There is no proven treatment to date that will prevent osteoarthritis. However, obesity is a common contributing factor and weight loss is a critical component of its management. Individuals with OA should exercise regularly but avoid high-impact activities such as running. Dietary supplements such as vitamins, minerals, herbs and glucosamine are popular treatments but lack robust scientific data to support their efficacy at this time. Rheumatoid arthritis can be controlled through medications that inhibit the inflammatory process. Similarly, gouty arthritis can be controlled medically and through dietary changes.
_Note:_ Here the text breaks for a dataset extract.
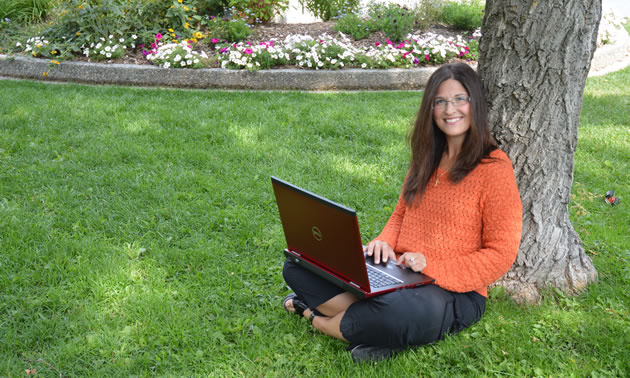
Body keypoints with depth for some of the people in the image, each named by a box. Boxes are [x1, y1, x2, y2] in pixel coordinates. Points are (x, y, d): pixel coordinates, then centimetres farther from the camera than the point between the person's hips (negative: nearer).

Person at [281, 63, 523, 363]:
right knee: (298, 265, -7)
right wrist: (385, 242, -4)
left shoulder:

Early stage OA is treated conservatively using a multimodal approach to reduce symptoms of pain, stiffness and swelling associated with the condition. Lifestyle changes such as diet, weight loss, exercise and avoidance of aggravating activities are helpful. Low impact exercise such as swimming or cycling is recommended to improve flexibility and strength. A cane (in the opposite hand), brace or shock absorbing shoes can be used to reduce joint stress. Applying heat, ice, liniments and elastic bandages may be appropriate. Medications such as acetaminophen and NSAIDs can reduce pain, but check with your physician first to determine if they are medically appropriate before using. A series of injections called viscosupplementation may be an option. This treatment provides temporary relief of pain by lubricating the worn surfaces in the knee.

Surgery may be appropriate for more advanced arthritis. Arthroscopic surgery may be used to remove loose fragments of bone or cartilage that cause locking and mechanical symptoms. A procedure to realign the knee bones, called an osteotomy, is sometimes used in younger, heavily active patients with localized arthritis in one part of the knee.

A partial or total knee arthroplasty (joint replacement with artificial components made of metal and specialized plastic) is reserved for those with advanced degenerative arthritis who have not experienced success with less invasive measures and are appropriate candidates based upon health and age.